Rainey, at one point last season the Nationals’ closer, tossed a scoreless inning allowing an infield single and a walk on 18 pitches, his fastball hitting 96-97 mph, his slider striking out Orlando Arcia. It was just one more step – albeit a big one – in a long-term rehab plan the team hopes ends with the hard-throwing right-hander holding a prominent role in next year’s bullpen.

"As good as it could've gone," he said. "The walk, that's part of it. I've done it my whole career. I obviously didn't want to do it tonight, but being back out there healthy and getting to throw, it makes the 14 months seem worth it."

Rainey’s return was perhaps the emotional high point of the night for the Nats, who didn’t have a whole lot of reason to get excited en route to their 91st loss of the season.

With team objectives having already been settled at this point, both squads took the field tonight with some personal goals in mind above all else. For the Braves, that meant getting Strider three more strikeouts to break John Smoltz’s single-season franchise record and getting him out of the game with a lead so he could have a shot at his 20th win.

One inning in, Strider had his three strikeouts, giving him 278 on the season, but he also had a 3-0 deficit staring at him in the face after the Nationals roughed him up a bit.

CJ Abrams led off with a single and then stole second, leaving him one shy of Trea Turner’s single-season club record of 46. The heart of the lineup then took care of the rest, with Keibert Ruiz, Joey Meneses and Luis García each delivering RBI hits to plate three runs and force Strider to throw 36 pitches just to complete one inning (which he ended with an ERA higher than the Nats’ Josiah Gray’s 3.91 mark).

"We just weren't missing mistakes by Strider," Ruiz said. "He's really good pitcher. He's got a really good fastball, and the breaking ball is good. But we just got ahead early with the fastball, and we didn't miss the pitches in the middle."

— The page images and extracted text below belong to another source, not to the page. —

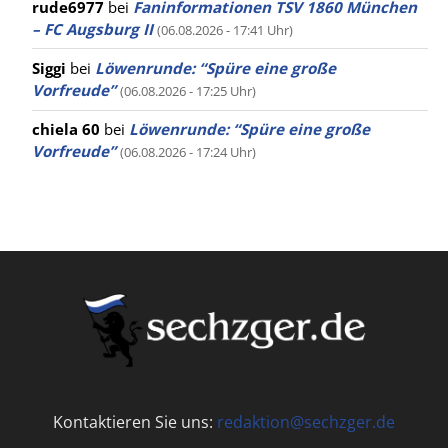
rude6977
bei
Faninformationen TSV 1860 München
– FC Augsburg II
(06.08.2026 - 17:41 Uhr)
Siggi
bei
Löwenrunde: “Spüre eine große
Vorfreude”
(06.08.2026 - 17:25 Uhr)
chiela 60
bei
Löwenrunde: “Spüre eine große
Vorfreude”
(06.08.2026 - 17:24 Uhr)
Kontaktieren Sie uns:
redaktion@sechzger.de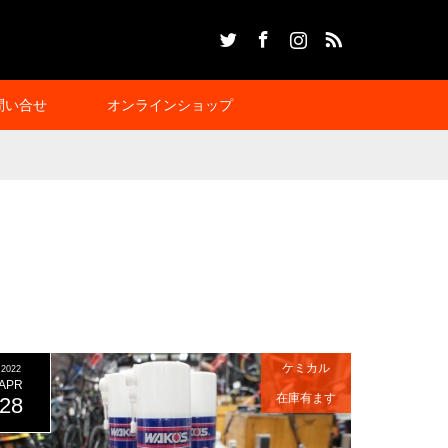
Twitter
Facebook
Instagram
RSS
問い合せ
オンラインショップ
ケミカル
2022
APR
在庫有ます
28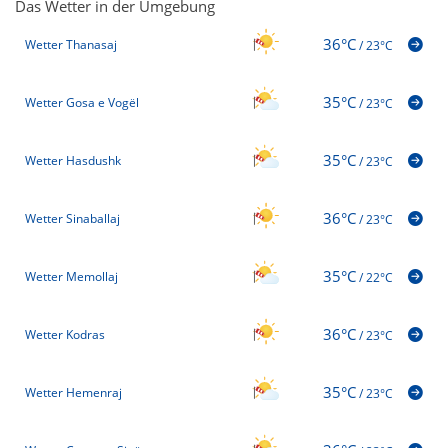
Das Wetter in der Umgebung
36°C
Wetter Thanasaj
/
23°C
35°C
Wetter Gosa e Vogël
/
23°C
35°C
Wetter Hasdushk
/
23°C
36°C
Wetter Sinaballaj
/
23°C
35°C
Wetter Memollaj
/
22°C
36°C
Wetter Kodras
/
23°C
35°C
Wetter Hemenraj
/
23°C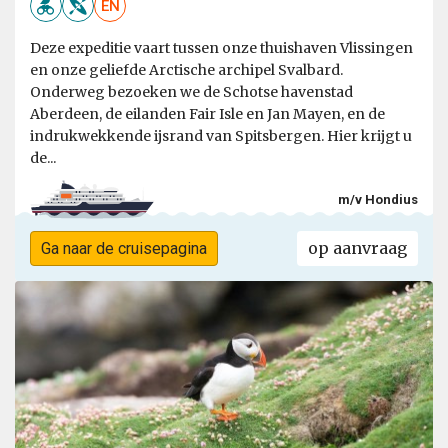
EN
Deze expeditie vaart tussen onze thuishaven Vlissingen
en onze geliefde Arctische archipel Svalbard.
Onderweg bezoeken we de Schotse havenstad
Aberdeen, de eilanden Fair Isle en Jan Mayen, en de
indrukwekkende ijsrand van Spitsbergen. Hier krijgt u
de...
m/v Hondius
op aanvraag
Ga naar de cruisepagina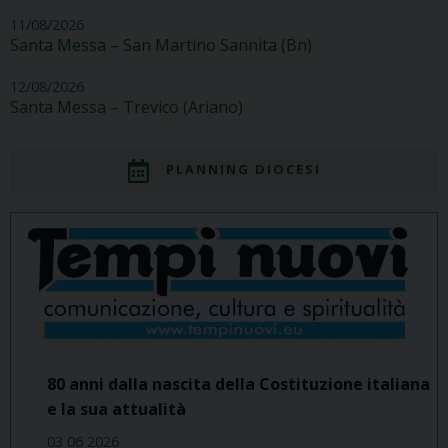
11/08/2026
Santa Messa – San Martino Sannita (Bn)
12/08/2026
Santa Messa – Trevico (Ariano)
PLANNING DIOCESI
80 anni dalla nascita della Costituzione italiana
e la sua attualità
03 06 2026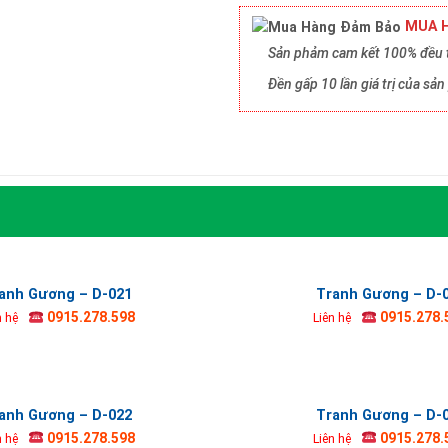
MUA H
Sản phảm cam kết 100% đều t
Đền gấp 10 lần giá trị của s
anh Gương – D-021
Tranh Gương – D-
0915.278.598
0915.278.
n hệ
Liên hệ
anh Gương – D-022
Tranh Gương – D-
0915.278.598
0915.278.
n hệ
Liên hệ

Strider, though, would settle in after that and ultimately complete five innings having allowed only those initial three runs. And he wound indeed depart in line for the win, thanks to his teammates’ fifth-inning rally.

Joan Adon made it through his first four innings with only one run charged to his name, but that doesn’t tell the full story of his start. The right-hander surrendered a hit in each of those four innings, walked a pair and sported a pitch count of 79 at the end of it all.

"It's very difficult," he said, via interpreter Octavio Martinez. "When the at-bats go long, they've seen all my pitches. It makes it more and more difficult to get them out. I felt like I mixed it up a little too much early this game, so towards the later innings they had seen all my pitches. They were able to make better adjustments."

Having already used six relievers to pull off Friday night’s win, Martinez wanted length from his starter tonight. So Adon was back to the mound for the bottom of the fifth. Two batters and two hits later, he was headed back for the dugout, Martinez forced to go to the bullpen yet again.

It did not go well. Jordan Weems faced three batters, the last of whom was Marcell Ozuna, who crushed a 96 mph fastball to straightaway center field for a three-run homer that flipped the game to the Braves and put Strider in line for the win.

Martinez would make two more pitching changes before the fifth inning finally ended. No more runs would be scored, but the Nationals still needed to mount some kind of late rally to make it all worth it.

"I thought we'd score some more runs," the manager said. "But (Strider) is a good pitcher, as we all know. We jumped out early, got three runs. But it's about not being able to get more than four (innings) from Adon. The pitch count gets up there on him, and we have to go to the bullpen right away."